Thank you to Sleep Buddy and BSM Media for sponsoring this important conversation about sleep and ways to help your toddler stay in their bed.
Moving from a crib to a big kid bed is a HUGE milestone. But the transition isn’t always easy.
There are two camps – those who can’t wait and those who would keep their toddler in a crib until they head off to school. While some parents celebrate not having to lift their toddler from the crib, others dread the transition. I was always one to dread the transition. Having so many littles at one time, knowing that the smallest was safe in their crib was one less thing for me to worry about. Until our youngest started climbing out of the crib. Then I knew it was time for her big girl bed.
Regardless of how you feel about it, the transition from crib to bed is a day of independence for both parents and children alike. Now your little one is free to get up from their bed when they want. No more standing up in the crib calling for you to come get them. Now they can get out of bed all by themselves.
Let’s repeat that. Now they can get out of bed all by themselves.
How do you keep your toddler in their bed?! Because if your toddler is anything like mine, now that it takes little effort to get out of their bed, they are likely to test the waters. If your child is particularly independent or stubborn, you know, like my kids, you are in for a fun couple of nights! Make sure the coffee is strong in the morning.
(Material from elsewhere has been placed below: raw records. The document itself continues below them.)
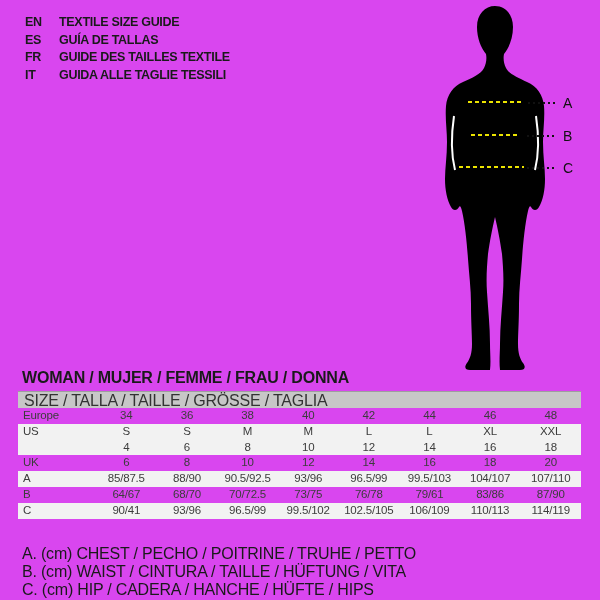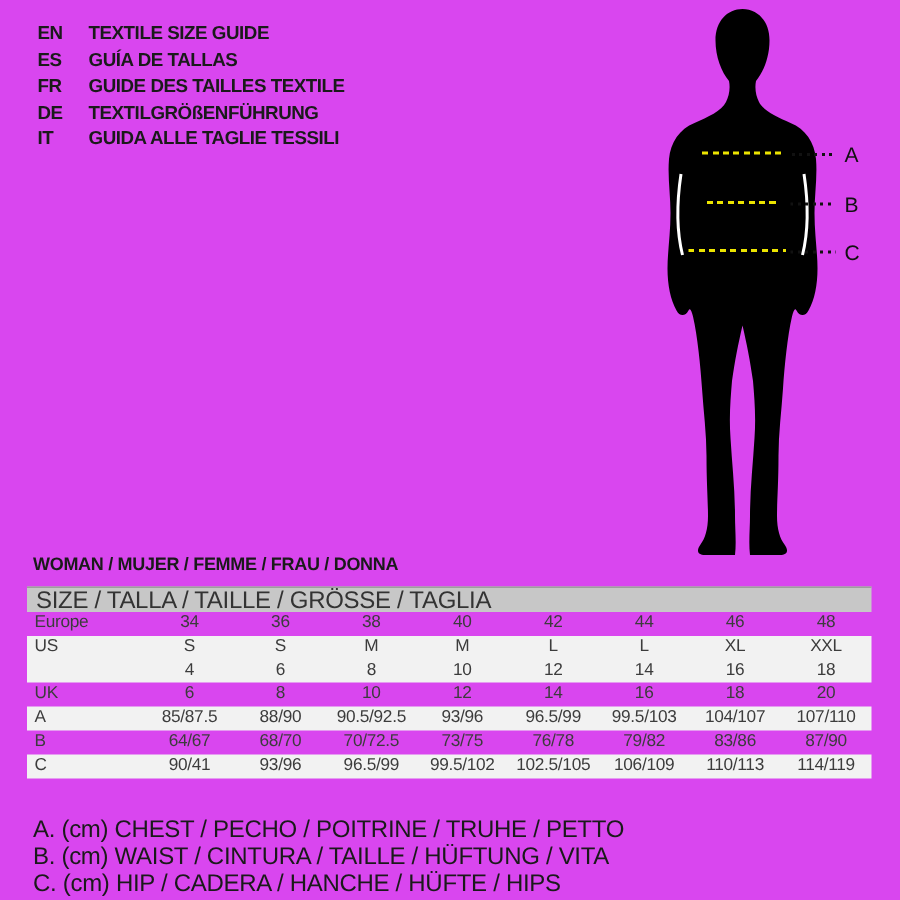--- a/index.html
+++ b/index.html
@@ -27,21 +27,21 @@
   .m-a .measure-label{left:563px;top:95px;}
   .m-b .yellow-dash{left:471px;top:134px;width:49px;}
   .m-b .black-dots {left:527px;top:135px;width:29px;}
   .m-b .measure-label{left:563px;top:128px;}
   .m-c .yellow-dash{left:459px;top:166px;width:65px;}
   .m-c .black-dots {left:527px;top:167px;width:30px;}
   .m-c .measure-label{left:563px;top:160px;}
 
   
   .section-title{position:absolute;left:22px;top:369px;font-weight:700;
-    font-size:12px;color:#1a1a1a;letter-spacing:-0.2px;}
+    font-size:16px;color:#1a1a1a;letter-spacing:-0.2px;}
 
   
   .size-table{position:absolute;left:18px;top:391px;width:563px;
     font-size:11.5px;color:#3c3c3c;letter-spacing:-0.2px;}
   .thead{height:17px;line-height:17px;background:#c7c7c7;
     border-top:1px solid #9e9e9e;padding-left:6px;color:#333;
     font-size:16px;font-weight:400;box-sizing:border-box;}
   .trow{display:flex;height:15.8px;line-height:15.8px;align-items:center;}
   .trow.shaded{background:#f2f2f2;}
   .rlabel{width:78px;padding-left:5px;box-sizing:border-box;text-align:left;}
@@ -62,24 +62,20 @@
       <span class="lang-code">EN</span>
       <span class="lang-label">TEXTILE SIZE GUIDE</span>
     </div>
     <div class="lang-row">
       <span class="lang-code">ES</span>
       <span class="lang-label">GUÍA DE TALLAS</span>
     </div>
     <div class="lang-row">
       <span class="lang-code">FR</span>
       <span class="lang-label">GUIDE DES TAILLES TEXTILE</span>
-    </div>
-    <div class="lang-row">
-      <span class="lang-code">DE</span>
-      <span class="lang-label">TEXTILGRÖßENFÜHRUNG</span>
     </div>
     <div class="lang-row">
       <span class="lang-code">IT</span>
       <span class="lang-label">GUIDA ALLE TAGLIE TESSILI</span>
     </div>
   </div>
 
   <svg class="fig-svg" viewBox="0 0 122 368" aria-hidden="true">
     <path fill="#000" d="M61,2
       C51,2 43,10 43,23 C43,34 47,44 52,50 C53,55 52,60 50,64
@@ -176,21 +172,21 @@
           <div class="cell">104/107</div>
           <div class="cell">107/110</div>
         </div>
         <div class="trow">
           <div class="rlabel">B</div>
           <div class="cell">64/67</div>
           <div class="cell">68/70</div>
           <div class="cell">70/72.5</div>
           <div class="cell">73/75</div>
           <div class="cell">76/78</div>
-          <div class="cell">79/82</div>
+          <div class="cell">79/61</div>
           <div class="cell">83/86</div>
           <div class="cell">87/90</div>
         </div>
         <div class="trow shaded">
           <div class="rlabel">C</div>
           <div class="cell">90/41</div>
           <div class="cell">93/96</div>
           <div class="cell">96.5/99</div>
           <div class="cell">99.5/102</div>
           <div class="cell">102.5/105</div>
Let me tell you that while it’s HARD, it’s not impossible. Just when you’re about to give up all hope of them ever staying in their bed at night, they do. Don’t lose hope. Here are some ways to help your toddler stay in bed and fall asleep.
4 Ways to Help Your Toddler Stay in Their Bed
1. Make it a big deal. Sleeping in their own bed means they are growing up. Tell them that. Hype it up. Help them feel the pride that is associated with this big step, and then teach them the rules and responsibility that comes with this step. What do you expect from them? For example, can they get out of bed before six in the morning? No? Okay. How will they know when they can get out of bed? We LOVE the Sleep Buddy at our house. It’s been a game changer. What about going to the bathroom? Clearly explain the rules so your child knows what to expect.
2. Create a routine. Bedtime routines work well for adults and children. They help us fall to sleep and stay asleep. And they help our minds and bodies know what to expect. By creating a bedtime routine that includes a potty stop, youíre helping to ensure your child sleeps well and stays in bed.
3. Be consistent. This is incredibly important. If bedtime is eight o’clock and your little pokes her head out at nine o’clock, do not let them come downstairs and watch television with you. Usher them back to their bed. When it happens again, take them back to bed. For most kids, taking them back to bed several times a night only happens for a few nights – as long as you are consistent each time. Now listen, try not to have an emotional reaction to their behavior, even though you will be exhausted, frustrated, and possibly angry, especially if you have work that needs to be done. Simply escort them back to bed.
4. Go buy the Sleep Buddy. NOW. Seriously. Game. Changer. Our youngest is almost four. While she sometimes sleeps in her own bed, she usually ends up in mine. First, it was because she was nursing. Then it was because we moved. Now, almost two years later, it’s just because it’s easier. But, um, yeah, that had to change. I wasn’t sure how the Sleep Buddy was going to work, but she LOVES it. It’s her “little light” and she knows that if the light is on, she has to stay in bed. If the light is off, she’s free to get up. The Sleep Buddy comes with a fun book that she really took to. There is an incentive chart that she loves adding stickers to. While we’ve talked about getting a toy as a reward, she’s convinced we’re going to the beach. We live in Colorado. There is not a beach. Ha!
Don’t Give Up
There have been times when I have sat outside their bedroom door. Sometimes in a chair. Sometimes with a book. They would try to come out, I would put them back in bed. They would open the door, I would put them back in bed. We would repeat this dance a couple of time before our little one would fall asleep. The next night, the same thing would happen. But by the 3rd or 4th night, they weren’t getting out of bed. On the nights though that my husband and I would be lax and them they come downstairs, we had to start all over the next night. It’s not easy, but be consistent. This was obviously before the Sleep Buddy. Seriously, the Sleep Buddy has been a game changer.
Some children are a bit more of a challenge and you may have to repeat this for weeks until they get the picture – until they realize that you aren’t going to bend on this rule: Get in bed. Stay in bed until the Sleep Buddy light goes off. I love you. Goodnight.
Children are naturally going to test the limits. This is particularly true when they receive a new freedom. Establish rules, explain them clearly and then stick to them. Your little one will be sleeping and be staying in their own bed in no time.
You thought those late-night and early-morning trips to your baby’s room were over when he or she began sleeping through the night. When you find yourself making similar trips again at the toddler stage, discover how to help your toddler sleep in his or her own bed and reclaim your uninterrupted sleep.
What are your best sleep tips for toddlers? I’d love to hear them!